▶ Exercise directions
The answer should consist of every line of the material, repeated verbatim.

━━━━━ Data records ━━━━━

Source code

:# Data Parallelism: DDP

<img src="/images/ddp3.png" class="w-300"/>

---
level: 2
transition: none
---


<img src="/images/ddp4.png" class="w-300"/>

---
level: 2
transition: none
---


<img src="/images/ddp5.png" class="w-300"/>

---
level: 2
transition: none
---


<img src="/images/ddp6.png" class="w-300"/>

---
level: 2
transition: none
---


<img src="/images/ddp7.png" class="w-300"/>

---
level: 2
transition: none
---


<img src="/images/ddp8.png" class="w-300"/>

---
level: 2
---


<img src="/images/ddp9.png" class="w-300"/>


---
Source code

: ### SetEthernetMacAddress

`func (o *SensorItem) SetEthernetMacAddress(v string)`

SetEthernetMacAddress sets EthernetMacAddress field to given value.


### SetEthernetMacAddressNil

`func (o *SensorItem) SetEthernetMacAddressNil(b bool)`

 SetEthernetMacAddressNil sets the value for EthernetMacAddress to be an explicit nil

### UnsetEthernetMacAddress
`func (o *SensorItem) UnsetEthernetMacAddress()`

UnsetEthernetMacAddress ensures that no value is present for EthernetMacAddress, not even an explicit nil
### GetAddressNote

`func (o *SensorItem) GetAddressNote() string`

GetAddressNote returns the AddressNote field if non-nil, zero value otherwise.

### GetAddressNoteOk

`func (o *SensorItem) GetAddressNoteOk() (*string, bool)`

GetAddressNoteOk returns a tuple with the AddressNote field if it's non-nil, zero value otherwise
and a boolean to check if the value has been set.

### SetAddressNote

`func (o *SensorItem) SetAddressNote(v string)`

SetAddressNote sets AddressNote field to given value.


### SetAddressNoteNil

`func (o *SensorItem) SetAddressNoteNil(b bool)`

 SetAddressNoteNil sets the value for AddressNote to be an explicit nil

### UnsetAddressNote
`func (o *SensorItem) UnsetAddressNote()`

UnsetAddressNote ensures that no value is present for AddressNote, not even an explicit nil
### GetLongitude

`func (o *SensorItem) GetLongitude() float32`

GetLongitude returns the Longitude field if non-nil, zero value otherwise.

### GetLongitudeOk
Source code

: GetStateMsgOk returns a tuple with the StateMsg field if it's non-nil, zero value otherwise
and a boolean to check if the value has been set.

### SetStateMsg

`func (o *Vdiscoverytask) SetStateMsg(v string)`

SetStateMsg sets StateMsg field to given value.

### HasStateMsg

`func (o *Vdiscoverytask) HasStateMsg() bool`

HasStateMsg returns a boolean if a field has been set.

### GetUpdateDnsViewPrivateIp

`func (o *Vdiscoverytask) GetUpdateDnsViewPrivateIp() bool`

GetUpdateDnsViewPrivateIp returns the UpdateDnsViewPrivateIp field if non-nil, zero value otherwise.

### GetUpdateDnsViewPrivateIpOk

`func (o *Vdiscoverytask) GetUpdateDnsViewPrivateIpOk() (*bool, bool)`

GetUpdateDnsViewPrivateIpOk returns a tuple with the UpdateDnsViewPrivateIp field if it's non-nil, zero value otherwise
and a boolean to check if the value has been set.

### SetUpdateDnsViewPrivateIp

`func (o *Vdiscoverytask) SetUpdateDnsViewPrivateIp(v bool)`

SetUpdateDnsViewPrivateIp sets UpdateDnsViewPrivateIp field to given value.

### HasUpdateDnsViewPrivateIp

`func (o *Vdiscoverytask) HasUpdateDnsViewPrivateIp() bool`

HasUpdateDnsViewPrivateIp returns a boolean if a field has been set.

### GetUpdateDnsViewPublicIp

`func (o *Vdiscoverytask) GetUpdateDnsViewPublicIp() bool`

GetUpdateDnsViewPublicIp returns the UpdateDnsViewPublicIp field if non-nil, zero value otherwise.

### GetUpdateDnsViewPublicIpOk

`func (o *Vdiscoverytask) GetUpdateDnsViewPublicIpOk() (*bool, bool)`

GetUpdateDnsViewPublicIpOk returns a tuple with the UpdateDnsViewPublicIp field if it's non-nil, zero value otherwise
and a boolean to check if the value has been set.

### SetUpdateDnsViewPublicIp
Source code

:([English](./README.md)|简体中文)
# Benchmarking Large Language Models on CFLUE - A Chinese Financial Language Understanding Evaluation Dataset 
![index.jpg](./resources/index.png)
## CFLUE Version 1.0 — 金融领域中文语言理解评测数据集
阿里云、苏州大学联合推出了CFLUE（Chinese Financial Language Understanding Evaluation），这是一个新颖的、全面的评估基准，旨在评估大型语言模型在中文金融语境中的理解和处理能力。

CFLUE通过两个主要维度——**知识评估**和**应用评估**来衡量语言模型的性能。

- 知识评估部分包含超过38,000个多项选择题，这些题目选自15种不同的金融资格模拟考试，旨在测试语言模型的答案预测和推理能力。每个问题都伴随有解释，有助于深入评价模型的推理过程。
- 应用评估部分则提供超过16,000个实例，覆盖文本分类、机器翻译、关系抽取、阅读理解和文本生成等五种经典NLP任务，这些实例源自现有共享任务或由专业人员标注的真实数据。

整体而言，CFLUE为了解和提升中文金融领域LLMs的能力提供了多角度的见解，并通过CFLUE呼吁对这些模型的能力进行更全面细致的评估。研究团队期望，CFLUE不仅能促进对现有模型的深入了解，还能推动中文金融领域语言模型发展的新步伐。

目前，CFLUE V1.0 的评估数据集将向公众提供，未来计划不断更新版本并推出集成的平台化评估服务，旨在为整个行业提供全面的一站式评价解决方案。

━━━━━

▶ Task solution
Source code

:# Data Parallelism: DDP

<img src="/images/ddp3.png" class="w-300"/>

---
level: 2
transition: none
---


<img src="/images/ddp4.png" class="w-300"/>

---
level: 2
transition: none
---


<img src="/images/ddp5.png" class="w-300"/>

---
level: 2
transition: none
---


<img src="/images/ddp6.png" class="w-300"/>

---
level: 2
transition: none
---


<img src="/images/ddp7.png" class="w-300"/>

---
level: 2
transition: none
---


<img src="/images/ddp8.png" class="w-300"/>

---
level: 2
---


<img src="/images/ddp9.png" class="w-300"/>


---
Source code

: ### SetEthernetMacAddress

`func (o *SensorItem) SetEthernetMacAddress(v string)`

SetEthernetMacAddress sets EthernetMacAddress field to given value.


### SetEthernetMacAddressNil

`func (o *SensorItem) SetEthernetMacAddressNil(b bool)`

 SetEthernetMacAddressNil sets the value for EthernetMacAddress to be an explicit nil

### UnsetEthernetMacAddress
`func (o *SensorItem) UnsetEthernetMacAddress()`

UnsetEthernetMacAddress ensures that no value is present for EthernetMacAddress, not even an explicit nil
### GetAddressNote

`func (o *SensorItem) GetAddressNote() string`

GetAddressNote returns the AddressNote field if non-nil, zero value otherwise.

### GetAddressNoteOk

`func (o *SensorItem) GetAddressNoteOk() (*string, bool)`

GetAddressNoteOk returns a tuple with the AddressNote field if it's non-nil, zero value otherwise
and a boolean to check if the value has been set.

### SetAddressNote

`func (o *SensorItem) SetAddressNote(v string)`

SetAddressNote sets AddressNote field to given value.


### SetAddressNoteNil

`func (o *SensorItem) SetAddressNoteNil(b bool)`

 SetAddressNoteNil sets the value for AddressNote to be an explicit nil

### UnsetAddressNote
`func (o *SensorItem) UnsetAddressNote()`

UnsetAddressNote ensures that no value is present for AddressNote, not even an explicit nil
### GetLongitude

`func (o *SensorItem) GetLongitude() float32`

GetLongitude returns the Longitude field if non-nil, zero value otherwise.

### GetLongitudeOk
Source code

: GetStateMsgOk returns a tuple with the StateMsg field if it's non-nil, zero value otherwise
and a boolean to check if the value has been set.

### SetStateMsg

`func (o *Vdiscoverytask) SetStateMsg(v string)`

SetStateMsg sets StateMsg field to given value.

### HasStateMsg

`func (o *Vdiscoverytask) HasStateMsg() bool`

HasStateMsg returns a boolean if a field has been set.

### GetUpdateDnsViewPrivateIp

`func (o *Vdiscoverytask) GetUpdateDnsViewPrivateIp() bool`

GetUpdateDnsViewPrivateIp returns the UpdateDnsViewPrivateIp field if non-nil, zero value otherwise.

### GetUpdateDnsViewPrivateIpOk

`func (o *Vdiscoverytask) GetUpdateDnsViewPrivateIpOk() (*bool, bool)`

GetUpdateDnsViewPrivateIpOk returns a tuple with the UpdateDnsViewPrivateIp field if it's non-nil, zero value otherwise
and a boolean to check if the value has been set.

### SetUpdateDnsViewPrivateIp

`func (o *Vdiscoverytask) SetUpdateDnsViewPrivateIp(v bool)`

SetUpdateDnsViewPrivateIp sets UpdateDnsViewPrivateIp field to given value.

### HasUpdateDnsViewPrivateIp

`func (o *Vdiscoverytask) HasUpdateDnsViewPrivateIp() bool`

HasUpdateDnsViewPrivateIp returns a boolean if a field has been set.

### GetUpdateDnsViewPublicIp

`func (o *Vdiscoverytask) GetUpdateDnsViewPublicIp() bool`

GetUpdateDnsViewPublicIp returns the UpdateDnsViewPublicIp field if non-nil, zero value otherwise.

### GetUpdateDnsViewPublicIpOk

`func (o *Vdiscoverytask) GetUpdateDnsViewPublicIpOk() (*bool, bool)`

GetUpdateDnsViewPublicIpOk returns a tuple with the UpdateDnsViewPublicIp field if it's non-nil, zero value otherwise
and a boolean to check if the value has been set.

### SetUpdateDnsViewPublicIp
Source code

:([English](./README.md)|简体中文)
# Benchmarking Large Language Models on CFLUE - A Chinese Financial Language Understanding Evaluation Dataset 
![index.jpg](./resources/index.png)
## CFLUE Version 1.0 — 金融领域中文语言理解评测数据集
阿里云、苏州大学联合推出了CFLUE（Chinese Financial Language Understanding Evaluation），这是一个新颖的、全面的评估基准，旨在评估大型语言模型在中文金融语境中的理解和处理能力。

CFLUE通过两个主要维度——**知识评估**和**应用评估**来衡量语言模型的性能。

- 知识评估部分包含超过38,000个多项选择题，这些题目选自15种不同的金融资格模拟考试，旨在测试语言模型的答案预测和推理能力。每个问题都伴随有解释，有助于深入评价模型的推理过程。
- 应用评估部分则提供超过16,000个实例，覆盖文本分类、机器翻译、关系抽取、阅读理解和文本生成等五种经典NLP任务，这些实例源自现有共享任务或由专业人员标注的真实数据。

整体而言，CFLUE为了解和提升中文金融领域LLMs的能力提供了多角度的见解，并通过CFLUE呼吁对这些模型的能力进行更全面细致的评估。研究团队期望，CFLUE不仅能促进对现有模型的深入了解，还能推动中文金融领域语言模型发展的新步伐。

目前，CFLUE V1.0 的评估数据集将向公众提供，未来计划不断更新版本并推出集成的平台化评估服务，旨在为整个行业提供全面的一站式评价解决方案。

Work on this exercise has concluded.